Remembering a wooden shaft in the men’s room, I excused myself from the table. I went back into the men’s room, unscrewed the wooden shaft from a thick rubber toilet plunger, and slapped it against my palm.
This piece of wood would be painful if it slammed across someone’s head. And I intended to see exactly how much damage I could inflict with it. Sliding the wooden inside the sleeve of my jacket, I left the bathroom to see how much damage I could do.

I returned to the table where my friend sat.
“Something is gonna go down here,” he said.
He placed his hands on top of the table. “I better take care of this now.”

Standing at 6’ 4” and weighing a little more than 260lbs, my friend stood up and approached the three men sitting at the booth across the way. The manger nervously walked out to try and quiet the fight before the fight began. As my friend walked over, I walked around the other tables, coming up behind the one man who spoke the loudest. Unleashing the thick wooden rod from my sleeve, I gripped the wooden handle and slammed it down on the man’s head with all of my might.

I recall the sound of a loud angry snap. That was the wood breaking over the man’s head.
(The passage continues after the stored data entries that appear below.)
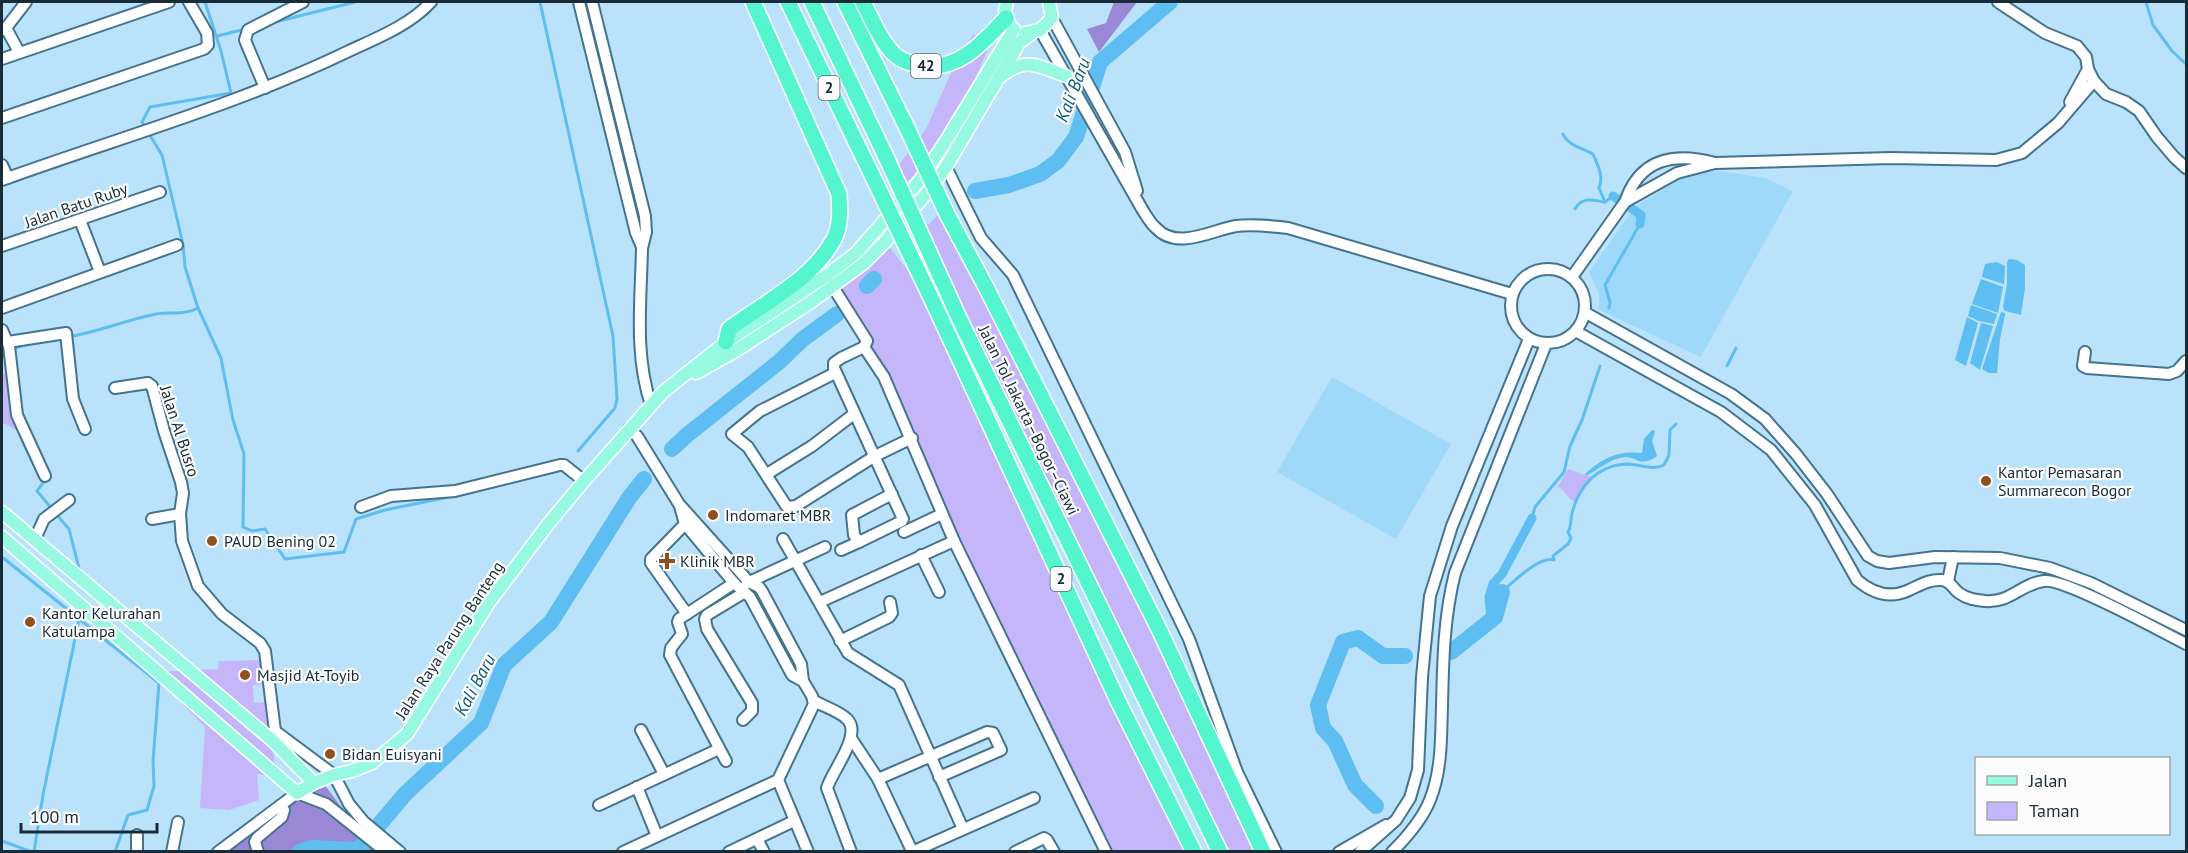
<svg xmlns="http://www.w3.org/2000/svg" width="2188" height="853" font-family="'PT Sans',sans-serif">
<style>
.built{fill:#9ed9fa}
.green{fill:#c4b6f8}
.forest{fill:#9a88d7}
.water{fill:#5ebef1}
.lines{fill:none;stroke-linecap:round;stroke-linejoin:round}
.stream{stroke:#5ebef1;stroke-width:3}
.canal{stroke:#5ebef1;stroke-width:9}
.river{stroke:#5ebef1;stroke-width:16}
.minor-casing{stroke:#44748e;stroke-width:14}
.major-casing{stroke:#fff;stroke-width:15}
.highway-casing{stroke:#fff;stroke-width:18}
.minor{stroke:#fff;stroke-width:10}
.major{stroke:#98f9e2;stroke-width:12}
.highway{stroke:#54f5cf;stroke-width:15}
.highway-bridge-casing{stroke:#fff;stroke-width:18;stroke-linecap:butt}
.highway-bridge{stroke:#54f5cf;stroke-width:15}
.poi-dot{fill:#92501e;stroke:#fcfcfc;stroke-width:2}
.labels{text-anchor:middle;stroke-width:4.5;stroke-linejoin:round;paint-order:stroke}
.shield{fill:#fcfcfc;stroke:#5c6a72;stroke-width:1.5}
.shield-label{font-size:15px;font-weight:bold;fill:#182c37}
.street-label{font-size:16px;fill:#182c37;stroke:#fcfcfc}
.poi-label{font-size:16px;fill:#182c37;stroke:#fcfcfc;text-anchor:start}
.water-label{font-size:18px;font-style:italic;fill:#0d5b7c;stroke:#fcfcfc}
</style>
<rect width="100%" height="100%" fill="#bae2fa"/>
<!-- built -->
<g class="built">
<path d="M1717,171l49,7 27,13 -92,166 -102,-47v-16l-10,-22 46,-65 46,-29z"/>
<path d="M1332,377l119,67 -55,95 -119,-67z"/>
</g>
<!-- green -->
<g class="green">
<path d="M973,35l20,2 -49,114 -34,38 -12,-23 28,-37 30,-67z"/>
<path d="M945,208l317,643h-40l-303,-617z"/>
<path d="M876,230l58,74 260,547h-86l-166,-337 -30,-76 -73,-143 -13,-19z"/>
<path d="M2,371l9,9 4,44 2,4 -2,2 -9,-6h-4z"/>
<path d="M1568,469l23,8 -9,10 -7,15c-9,-4 -9,-12 -17,-15z"/>
<path d="M265,660l2,24 -14,1 1,18 17,-1 4,74 -18,-2 2,26 -30,10 -29,-2 5,-81 -48,-49 -2,-6 63,-3 1,-8z"/>
</g>
<!-- forest -->
<g class="forest">
<path d="M1114,2h23l-38,50 -12,-23 19,-6z"/>
<path d="M321,780l36,48 25,24h-164z"/>
</g>
<!-- water -->
<g class="water">
<path d="M2009,259l8,1 8,5v23l-4,27 -16,-4 -2,-4 4,-23v-22z"/>
<path d="M1997,262l8,4 -1,18 -22,-7 3,-13z"/>
<path d="M1981,279l22,8 -5,26 -26,-9z"/>
<path d="M1971,305l26,9 -3,10 -15,-3 -11,-5z"/>
<path d="M2001,312l4,1v2l-5,24 -3,34h-8l-7,-4z"/>
<path d="M1967,317l11,6 -12,43 -11,-6z"/>
<path d="M1981,323l12,3 -13,44 -10,-7z"/>
<path d="M1652,430l3,1 -3,10 5,15c-18,12 -18,1 -32,1 -13,1 -28,13 -39,19l-1,-2c17,-16 33,-24 57,-21l2,-14z"/>
</g>
<g class="lines">
<!-- stream -->
<g class="stream">
<path d="M540,2l73,334 4,63 -2,9 -37,43"/>
<path d="M2146,2l7,23 19,26 14,13"/>
<path d="M275,22l80,-20"/>
<path d="M217,36l29,-7"/>
<path d="M1563,134c5,12 20,14 30,20 5,12 11,22 6,34l6,14 8,-6"/>
<path d="M1575,209c8,-13 17,-9 29,-7"/>
<path d="M198,308l-13,-41 -2,-23 -21,-89 -20,-33 8,-15 81,-14 -10,-42 -16,-49"/>
<path d="M1609,308l1,-6 -5,-17 35,-61"/>
<path d="M67,337c31,-5 59,-17 89,-23 15,-3 28,2 42,-6l23,50 12,62 11,34 -1,73 9,4 13,-2 20,30 59,-7 12,-33 29,-9 74,-15"/>
<path d="M12,349l19,-6"/>
<path d="M1727,366l9,-18"/>
<path d="M22,440l21,43 -6,8 15,18"/>
<path d="M474,491l70,-17"/>
<path d="M56,514l13,15 11,43"/>
<path d="M1532,518l3,-11 29,-35 6,-26 12,-26 18,-54"/>
<path d="M2,557l157,126 -6,78 1,25 -7,24 -19,5 -13,37"/>
<path d="M1502,592c11,-10 37,-36 52,-32l-1,-4 15,-12 3,-6 -3,-6c4,-6 2,-12 4,-18 6,-28 26,-49 55,-50 13,0 25,7 37,1l5,-10 1,-25 6,-6"/>
<path d="M2,841l30,11"/>
<path d="M34,852l9,-57 36,-176"/>
</g>
<!-- canal -->
<g class="canal">
<path d="M1613,196l28,19 -1,9"/>
<path d="M1491,621l-2,-24 4,-13 9,-10 30,-56"/>
</g>
<!-- river -->
<g class="river">
<path d="M975,191l34,-6 31,-11 18,-13 18,-24 24,-75 70,-60"/>
<path d="M867,286l7,-7"/>
<path d="M672,449l15,-14 92,-73 24,-23 34,-25"/>
<path d="M1451,652l44,-35 7,-25"/>
<path d="M1376,806l-21,-21 -20,-44 -12,-13 -5,-23 25,-63 15,-4 25,18h22"/>
<path d="M300,852l11,-4 47,2 47,-56 76,-71 23,-58 47,-43 78,-124 15,-19"/>
</g>
<defs>
<g id="minor">
<path d="M579,2l57,231 6,14"/>
<path d="M592,2l53,214 1,16 -4,16c-1,53 -8,106 9,157"/>
<path d="M1998,2l47,31 32,13 9,11 2,12 6,12 12,13 20,8 13,9 18,26 17,20 12,11"/>
<path d="M1052,18l73,134 12,39"/>
<path d="M6,28l13,24"/>
<path d="M2,30l4,-2 20,-26"/>
<path d="M1040,30l102,179c4,6 8,14 14,19 21,23 56,2 80,-2 18,-2 35,0 52,2l224,66"/>
<path d="M2,59l167,-57"/>
<path d="M265,88l-20,-48 3,-10 55,-28"/>
<path d="M2070,102l18,-33"/>
<path d="M2,118l202,-69 4,-4 -1,-12 -18,-31"/>
<path d="M2,165l6,13"/>
<path d="M946,167l35,71 32,37 176,364 48,133 39,80"/>
<path d="M2,180c116,-42 235,-75 347,-129 28,-13 61,-26 82,-49"/>
<path d="M1625,202l52,-29 38,-10 176,-5 105,2 26,-7 36,-30 36,-42"/>
<path d="M80,220l20,52"/>
<path d="M2,246l158,-54"/>
<circle cx="1548" cy="306" r="37"/>
<path d="M1572,277l53,-75c15,-44 49,-50 90,-39"/>
<path d="M833,287l34,54 -3,6 20,30 70,164 152,311"/>
<path d="M2,308l175,-63"/>
<path d="M1586,313l145,81 34,25 31,35 31,40 41,62 9,5 12,2 46,-6 65,1 50,10 41,15 95,47"/>
<path d="M2,330l7,16 8,69 28,61"/>
<path d="M1577,332l144,80 50,38 44,55 42,75c14,12 31,19 50,11 12,-5 21,-12 35,-11 9,1 10,8 17,13 8,6 17,7 26,8 26,2 35,-17 59,-20 21,-3 118,51 142,63"/>
<path d="M8,342l58,-9 7,66 12,30"/>
<path d="M864,347l-23,11 -7,5v5l69,151 -1,2 -43,21 -5,-7 -2,-20 40,-21"/>
<path d="M2085,352l-2,14 4,2 82,6 8,-3 9,-10"/>
<path d="M835,373l-75,38 -28,23 16,13 39,60 9,-1 79,-50 37,-18"/>
<path d="M115,388l33,-5 4,3 12,45 17,51 2,11 -3,21 2,27 16,45 24,28 38,29 5,8 10,80 -2,10"/>
<path d="M629,429l8,7 42,68 70,78 10,5 3,4 39,73 2,17 9,15 2,8 -36,76 30,72"/>
<path d="M767,474l45,-28 42,-32"/>
<path d="M680,506l5,18 49,59 16,14 42,78 11,6"/>
<path d="M361,507l30,-11 64,-5 105,-26h4l20,16"/>
<path d="M152,519l28,-5"/>
<path d="M904,532l38,-18"/>
<path d="M35,539l9,-20 25,-19"/>
<path d="M783,539l65,114 51,32 64,144"/>
<path d="M841,550l18,-8"/>
<path d="M921,555l18,37"/>
<path d="M1948,581l5,-24"/>
<path d="M747,583l78,-36"/>
<path d="M820,602l134,-61"/>
<path d="M687,614l-36,-51v-4l37,-38"/>
<path d="M840,641l49,-24 3,-4 -2,-11"/>
<path d="M814,701c11,6 25,10 33,18 16,15 -15,52 -20,69l24,64"/>
<path d="M743,720l9,-9v-8l-45,-74 -2,-10 2,-4 38,-23"/>
<path d="M641,730l23,44"/>
<path d="M275,731l59,44 15,29 14,17 37,31"/>
<path d="M851,738l27,41 34,72"/>
<path d="M726,761l-56,-106 1,-7 11,-14 -4,-12 1,-3 55,-36"/>
<path d="M878,779l109,-47 6,1 8,17 -62,27"/>
<path d="M637,787l20,49"/>
<path d="M599,805l120,-56"/>
<path d="M137,835v17"/>
<path d="M757,839l7,13"/>
<path d="M172,852l6,-30"/>
<path d="M218,852l79,-59 29,11 60,48"/>
<path d="M258,852l-3,-10 2,-4 25,-21 2,-7 -4,-4"/>
<path d="M623,852l155,-72"/>
<path d="M729,852l65,-31"/>
<path d="M912,852l122,-54"/>
<path d="M1015,852l29,-14 3,2 7,12"/>
<path d="M1339,852l47,-27"/>
<path d="M1360,852l36,-32 14,-22 8,-28 4,-93 8,-81 22,-70 77,-187"/>
<path d="M1392,852c15,-15 30,-32 38,-52 12,-30 11,-63 12,-95 1,-45 2,-89 13,-132l91,-229"/>
</g>
<g id="major">
<path d="M1007,2l-2,9 5,14"/>
<path d="M1025,33l15,-3 12,-12 -3,-16"/>
<path d="M1001,76c26,-20 37,-10 65,0"/>
<path d="M696,373l38,-21 77,-50 52,-38 21,-21 48,-56 14,-20 73,-124 13,-10"/>
<path d="M2,512l271,229 41,42"/>
<path d="M2,537l295,256 17,-10 20,-8 18,-4 20,-8 35,-29 81,-130 61,-81 35,-42 79,-89 63,-50 100,-66 30,-23 64,-73 27,-41 67,-110"/>
</g>
<g id="highway">
<path d="M788,2l83,171"/>
<path d="M812,2l75,157"/>
<path d="M845,2l63,128"/>
<path d="M863,2c9,17 17,38 31,52 7,7 20,11 30,12 36,4 59,-24 82,-48"/>
<path d="M987,289l172,340 104,223"/>
<path d="M934,304l184,397 76,151"/>
<path d="M960,320l260,532"/>
<path d="M726,342l3,-13c36,-27 83,-49 105,-90 7,-14 6,-30 5,-45l-86,-192"/>
</g>
</defs>
<!-- minor casing -->
<use href="#minor" class="minor-casing"/>
<!-- major casing -->
<use href="#major" class="major-casing"/>
<!-- highway casing -->
<use href="#highway" class="highway-casing"/>
<!-- minor -->
<use href="#minor" class="minor"/>
<!-- major -->
<use href="#major" class="major"/>
<!-- highway -->
<use href="#highway" class="highway"/>
<defs>
<g id="highway-bridge">
<path d="M908,130l39,84 40,75"/>
<path d="M887,159l73,161"/>
<path d="M871,173l63,131"/>
</g>
</defs>
<!-- highway-bridge casing -->
<use href="#highway-bridge" class="highway-bridge-casing"/>
<!-- highway-bridge -->
<use href="#highway-bridge" class="highway-bridge"/>
</g>
<!-- markers -->
<g class="poi-dot">
<circle cx="1986" cy="481" r="6"/>
<circle cx="713" cy="515" r="6"/>
<circle cx="212" cy="541" r="6"/>
<path d="M664 552h6v6h6v6h-6v6h-6v-6h-6v-6h6z"/>
<circle cx="30" cy="622" r="6"/>
<circle cx="245" cy="675" r="6"/>
<circle cx="330" cy="754" r="6"/>
</g>
<g class="labels">
<!-- shield labels -->
<g class="shield">
<rect x="911" y="54" width="30" height="24" rx="4.5"/>
<rect x="818.5" y="76" width="21" height="24" rx="4.5"/>
<rect x="1050.5" y="567" width="21" height="24" rx="4.5"/>
</g>
<g class="shield-label">
<text x="926" y="71">42</text>
<text x="829" y="93">2</text>
<text x="1061" y="584">2</text>
</g>
<!-- street labels -->
<g class="street-label">
<text transform="translate(76 205) rotate(-19)" y="6">Jalan Batu Ruby</text>
<text transform="translate(1029 420) rotate(64)" y="6">Jalan Tol Jakarta–Bogor–Ciawi</text>
<text transform="translate(180 431) rotate(72)" y="6">Jalan Al Busro</text>
<text transform="translate(449 640) rotate(-57)" y="6">Jalan Raya Parung Banteng</text>
</g>
<!-- poi labels -->
<g class="poi-label">
<text x="1998" y="478">Kantor Pemasaran<tspan x="1998" dy="18">Summarecon Bogor</tspan></text>
<text x="725" y="521">Indomaret MBR</text>
<text x="224" y="547">PAUD Bening 02</text>
<text x="680" y="567">Klinik MBR</text>
<text x="42" y="619">Kantor Kelurahan<tspan x="42" dy="18">Katulampa</tspan></text>
<text x="257" y="681">Masjid At-Toyib</text>
<text x="342" y="760">Bidan Euisyani</text>
</g>
<!-- water labels -->
<g class="water-label">
<text transform="translate(1073 90) rotate(-69)" y="6">Kali Baru</text>
<text transform="translate(475 685) rotate(-62)" y="6">Kali Baru</text>
</g>
</g>
<!-- border -->
<rect width="2188" height="853" fill="none" stroke="#182c37" stroke-width="6"/>
<!-- legend -->
<rect x="1975" y="757" width="195" height="78" fill="#fcfcfc" stroke="#a1a9ad" stroke-width="1.5"/>
<rect x="1987" y="776" width="30" height="9" fill="#98f9e2" stroke="#a1a9ad" stroke-width="1.5"/>
<text x="2029" y="787" font-size="18" fill="#182c37">Jalan</text>
<rect x="1987" y="802" width="30" height="18" fill="#c4b6f8" stroke="#a1a9ad" stroke-width="1.5"/>
<text x="2029" y="817" font-size="18" fill="#182c37">Taman</text>
<!-- scale -->
<path d="M21 823v9h136v-9" fill="none" stroke="#182c37" stroke-width="3"/>
<text x="30" y="823" font-size="18" fill="#182c37" stroke="#fcfcfc" stroke-width="4.5" paint-order="stroke">100 m</text>
</svg>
Next thing I knew, the man whom I thought would go down did the exact opposite of what I hoped. He stood up. And when this man stood, I realized that he was the same size, if not bigger than my 6’4” 260lbs friend.
In my life, I have sensed trouble and danger before. On this night, however, the trouble I found was worse than I expected.

As he stood, my friend tussled with the other two men. Meanwhile, I was tackled to the ground. My head shot back and slammed against the floor in a loud and thunderous bang. Blood ran in a round dome, stretching a foot in any direction from the back of my skull.

The manager of the diner began screaming, “Get out! Get out!” in an angry voice with a loud, Greek accent.”

Later, my friend told me, “I thought you were dead when I saw you lying there on the floor.”
“They were screaming, ‘You’re going to jail,’ and I just told them, ‘We ain’t going anywhere,”  and I got us out of that place.”

If it were not for my friend, who by the way, shall remain nameless—I would have been locked up for sure. I would have been beaten worse and facing charges.

Pride is a strange thing. Had I not been lost in mine, perhaps I would have hear the three men apologizing for their behavior and offering to pay our bill. But no. I was mad. I was angry and set in my ways to inflict pain.

Every so often, I forget myself. I lose to my anger.

I lose to my pride

I lose to my ignorance

I lose to my arrogance

I lose to my fear and to my ego

Every so often, I run my hand across the back of my head. I feel the scar that remains as a reminder from that night.

Life has a way of teaching us lessons.